RockCreek Daily Market Update


Equity Markets:
Global equities moved higher on Tuesday, particularly in Asia, as stocks were propelled by talk of further stimulus measures being taken by China. There was a brief hiccup in risk sentiment following the Brexit vote, but moves reversed as investors wrote off the defeat as expected. In the U.S., yesterday’s preference for large cap value reversed as momentum led. On a sector basis, industrials -0.3% and materials -0.7% lagged, while communication services 1.7% and health care 1.7% led.

Bond Markets:
The Treasury curve saw a modest bear steepening. European sovereigns again outperformed as ECB president Mario Draghi said that recent economic developments have been weaker than expected and significant stimulus is still needed, but indicated that “it’s a slowdown, which is not headed toward a recession.”

Currency Markets:
The U.S. dollar index increased 0.4%. British pound was flat on the session but tumbled by -1.9% intraday on the outcome of the Brexit vote before quickly recovering. The havens, Japanese yen and Swiss franc, weakened -0.5% and -0.7%, respectively, as Chinese authorities gave risk sentiment a boost. Euro weakened -0.5% on softer than expected Eurozone trade and German growth data.

Commodity Markets:
The Bloomberg Commodity Index gained 0.5%. WTI and Brent gained 2.9% and 2.6%, respectively, as China boosted risk sentiment and API reported that there was a decline in crude inventories last week. 
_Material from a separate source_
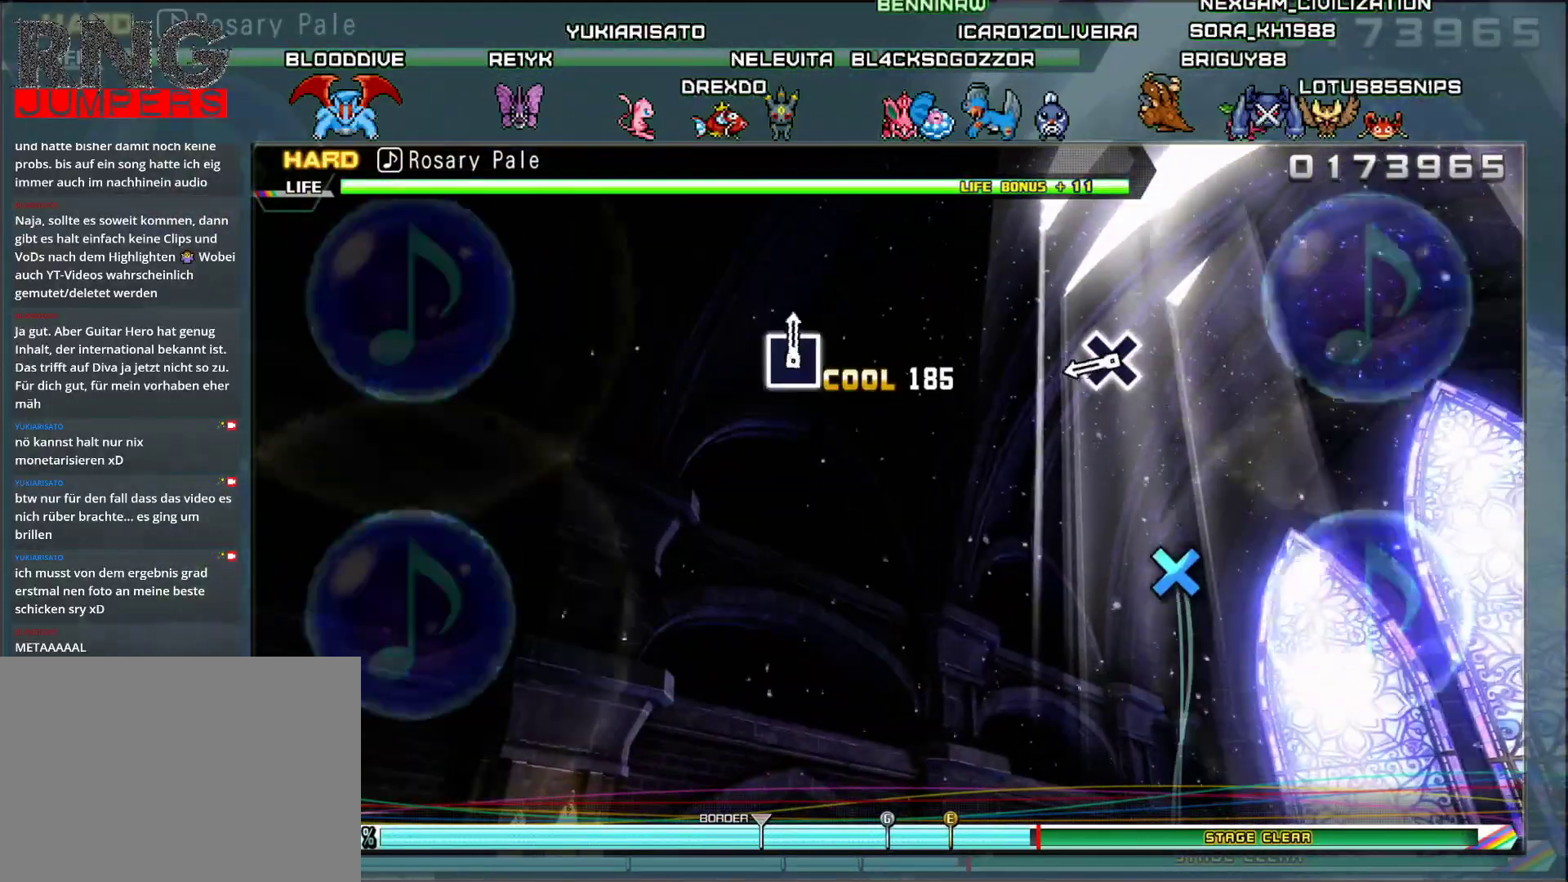
{"buttons": [], "events": [[351, "CROSS", "down"], [501, "CROSS", "up"]]}
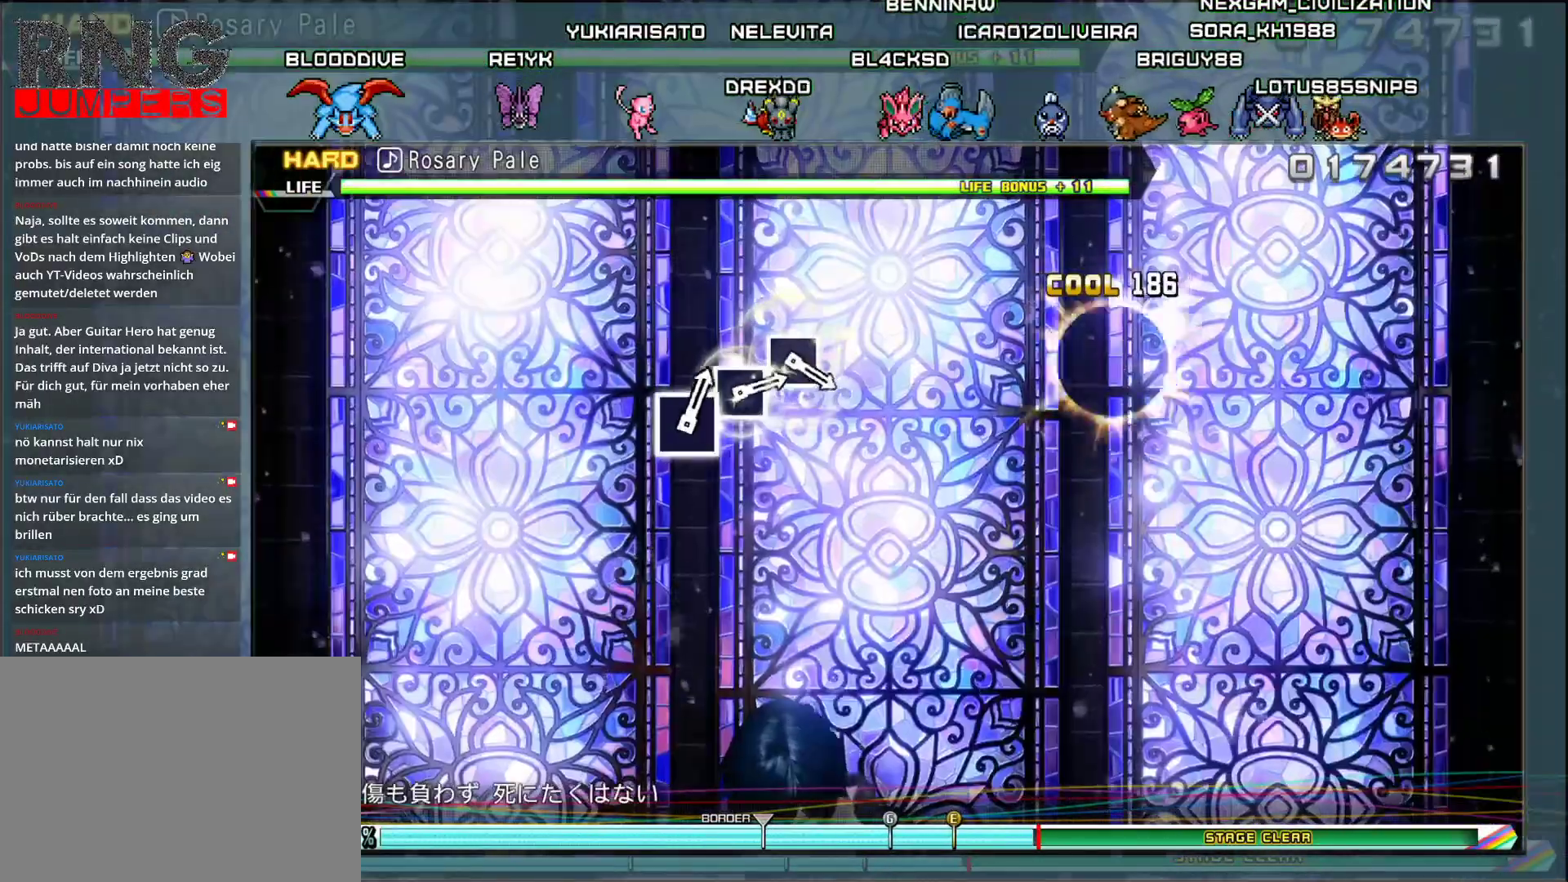
{"buttons": [], "events": []}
In a speech to members of the European Parliament in Strasborg, ECB president Mario Draghi stated that “recent economic developments have been weaker than expected and uncertainties, notably related to global factors, remain prominent” and that a “significant amount of monetary policy stimulus is still needed to support the further build-up of domestic price pressures.” This followed data released earlier in the day that provided further evidence of softening economic conditions in the region. German GDP growth came in at 1.5% for 2018, the weakest level since 2013. The Eurozone’s trade surplus fell to €19.0 billion in November, down from the €23.4 billion seen a year prior. Imports and exports increased 4.7% and 1.9% year-over-year, respectively. 

Theresa May’s Brexit deal was defeated in U.K. Parliament by a vote of 432-202, a result that was largely anticipated.